Somewhere, deep in my bones, resonates the feeling of harvest bounty. My grocery shopping now includes lots of root vegetables with which to make big pots of soup, full of the energy of summer sunshine and earthy goodness. Soon we will take another trip out to blackberry country, armed with bags in which to collect the little, juicy, ruby red nuggets of sweetness which will be borne home and made into old fashioned desserts and autumnal crumbles.
The swallows who nest in our eaves every summer have left home again, following the sun south. This signals it is time for me to prepare the garden for the dark and stormy days of winter ahead. Pots will be emptied and stored in the corner, garden furniture covered and moved into a sheltered spot and wind chimes and mobiles will be hung in the safety of the boiler house.

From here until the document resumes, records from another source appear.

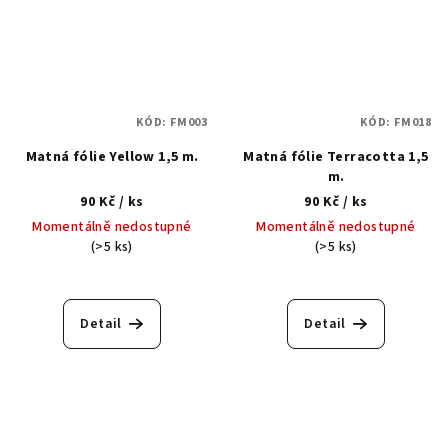
KÓD:
FM003
KÓD:
FM018
Matná fólie Yellow 1,5 m.
Matná fólie Terracotta 1,5
m.
90 Kč
/ ks
90 Kč
/ ks
Momentálně nedostupné
Momentálně nedostupné
(>5 ks)
(>5 ks)
Detail
Detail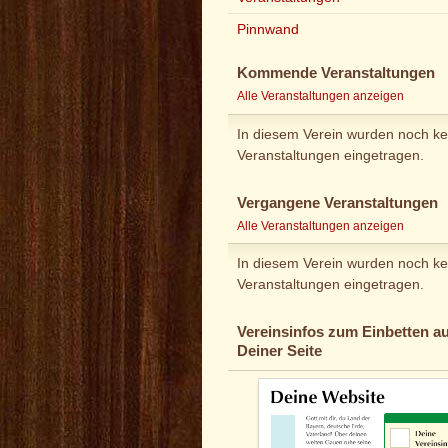
Pinnwand
Kommende Veranstaltungen
Alle Veranstaltungen anzeigen
In diesem Verein wurden noch ke
Veranstaltungen eingetragen.
Vergangene Veranstaltungen
Alle Veranstaltungen anzeigen
In diesem Verein wurden noch ke
Veranstaltungen eingetragen.
Vereinsinfos zum Einbetten au
Deiner Seite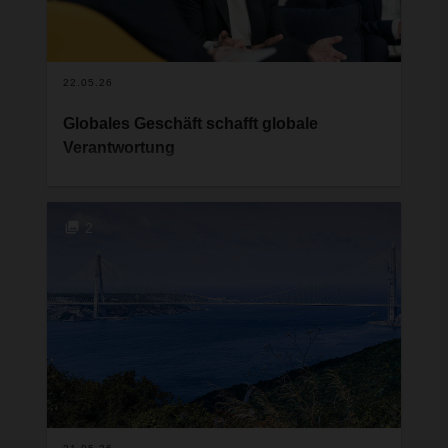
22.05.26
Globales Geschäft schafft globale
Verantwortung
Chancen geben, Zukunft schaffen: Wie DACHSER
als Impulsgeber für das strategische Engagement
in den Ländern des Globalen Südens den Dialog
2
zur Entwicklungsarbeit prägt und vorantreibt.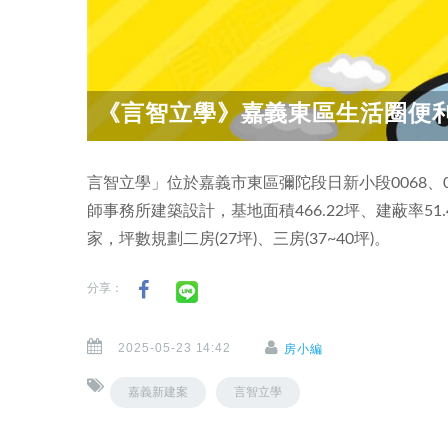
《言智立學》嘉義東區生活圈便
言智立學」位於嘉義市東區彌陀段日新小段0068、
師事務所建築設計，基地面積466.22坪、建蔽率51
家，坪數規劃二房(27坪)、三房(37~40坪)。
分享：
2025-05-23 14:42
房小編
嘉義新建案
言智立學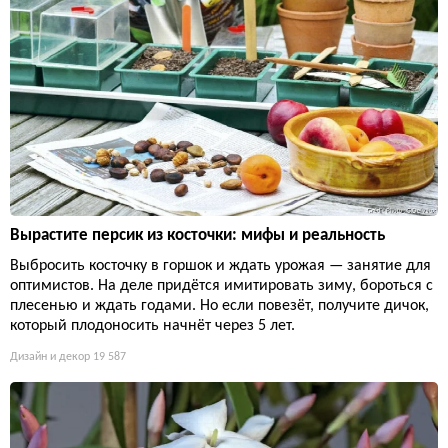
Вырастите персик из косточки: мифы и реальность
Выбросить косточку в горшок и ждать урожая — занятие для
оптимистов. На деле придётся имитировать зиму, бороться с
плесенью и ждать годами. Но если повезёт, получите дичок,
который плодоносить начнёт через 5 лет.
Дизайн и декор
19 587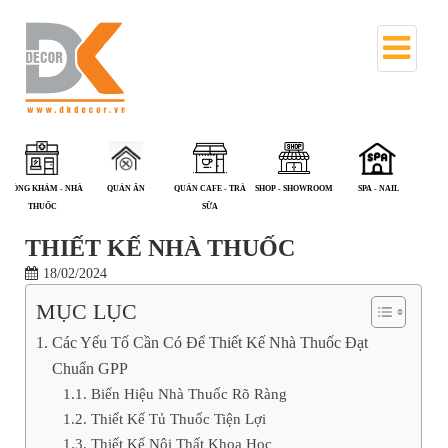
QUÁN ĂN
QUÁN CAFE - TRÀ
SHOP - SHOWROOM
SPA - NAIL
TRIỂN LÃM
V
SỮA
THIẾT KẾ NHÀ THUỐC
18/02/2024
MỤC LỤC
Các Yếu Tố Cần Có Để Thiết Kế Nhà Thuốc Đạt
Chuẩn GPP
Biển Hiệu Nhà Thuốc Rõ Ràng
Thiết Kế Tủ Thuốc Tiện Lợi
Thiết Kế Nội Thất Khoa Học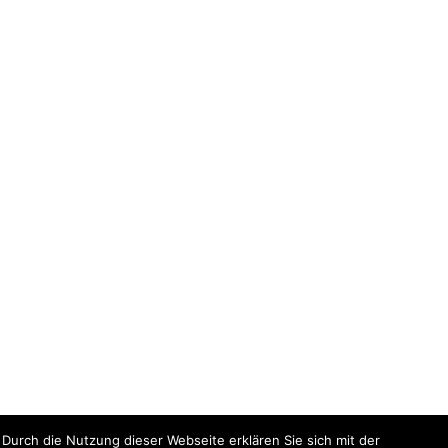
Durch die Nutzung dieser Webseite erklären Sie sich mit der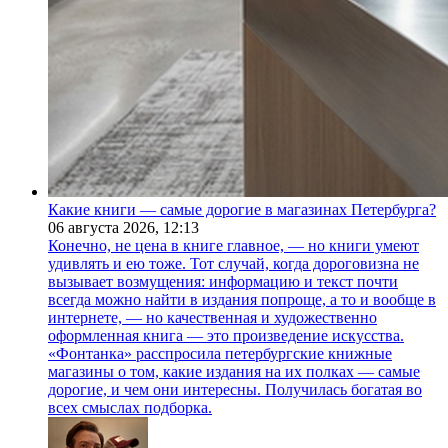
Какие книги — самые дорогие в магазинах Петербурга?
06 августа 2026,
12:13
Конечно, не цена в книге главное, — но книги умеют
удивлять и ею тоже. Тот случай, когда дороговизна не
вызывает возмущения: информацию и текст почти
всегда можно найти в издания попроще, а то и вообще в
интернете, — но качественная и художественно
оформленная книга — это произведение искусства.
«Фонтанка» расспросила петербургские книжные
магазины о том, какие издания на их полках — самые
дорогие, и чем они интересны. Получилась богатая во
всех смыслах подборка.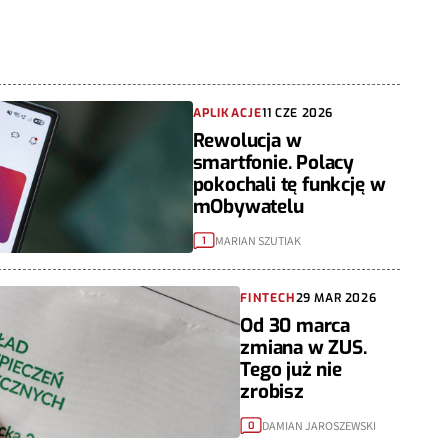
APLIKACJE
11 CZE 2026
Rewolucja w
smartfonie. Polacy
pokochali tę funkcję w
mObywatelu
MARIAN SZUTIAK
1
FINTECH
29 MAR 2026
Od 30 marca
zmiana w ZUS.
Tego już nie
zrobisz
DAMIAN JAROSZEWSKI
0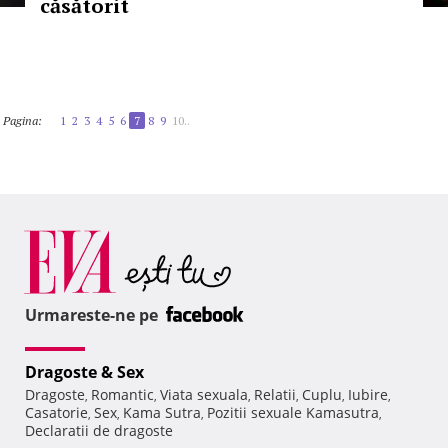
căsătorit
Pagina:
1
2
3
4
5
6
7
8
9
10..
Urmareste-ne pe
Dragoste & Sex
Dragoste
Romantic
Viata sexuala
Relatii
Cuplu
Iubire
,
,
,
,
,
,
Casatorie
Sex
Kama Sutra
Pozitii sexuale Kamasutra
,
,
,
,
Declaratii de dragoste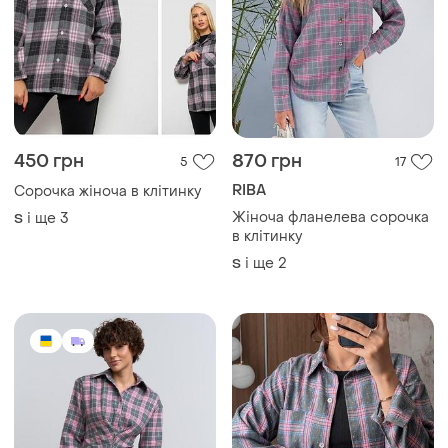
450 грн
870 грн
5
17
RIBA
Сорочка жіноча в клітинку
Жіноча фланелева сорочка
і ще
3
S
в клітинку
і ще
2
S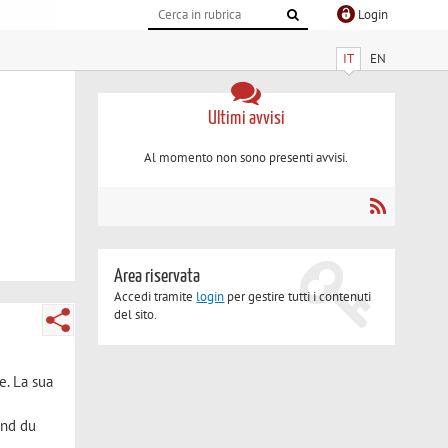
Login
IT
EN
Ultimi avvisi
Al momento non sono presenti avvisi.
Area riservata
Accedi tramite
login
per gestire tutti i contenuti
del sito.
e. La sua
and du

Indoors I will root out throws and extra winter cushions for the lounge. Shortly we will begin to draw the curtains at sunset. Light summer nightwear will be replaced by winter pj’s, slippers and big cosy dressing gowns. And best of all, soon we will light the first fire of the season. A magical occasion, which reminds me of the bonfires of our pagan antecedents and connects me with the ancient Celtic meaning of Halloween.
This is the season of hibernation and introspection. Just like the hedgehogs preparing for a big sleep under the bushes at the bottom of the garden, my inner self knows that now is time for energy to be drawn inwards. My vision of autumn is of nights by the fire, kids tucked up cosily in bed, animals stretched by the hearth. Piles of books waiting to be read, and time to think and to be still.
But we are clearly not ready for autumn yet. The kids still have another month off school and we still have hope in our hearts that the sun will return during this month to allow us some more time to dine in the garden and bathe our bones in the heat.
However, as we turn into the month of August, we are aware of the shortening of the days. Evening comes just a little earlier each day and we are reminded that, like it or not, we are sliding into autumn.
But there is something immensely comforting in the relentless turning of the Wheel of the Year. No matter what is going on in your life, the Earth continues her journey through the seasons, just as she has done forever. And that is reassuring. Earth’s whisper is always the same. – “all is well”.
So take that thought with you – all is well. And allow the heart beat of Mother Nature calm and soothe you.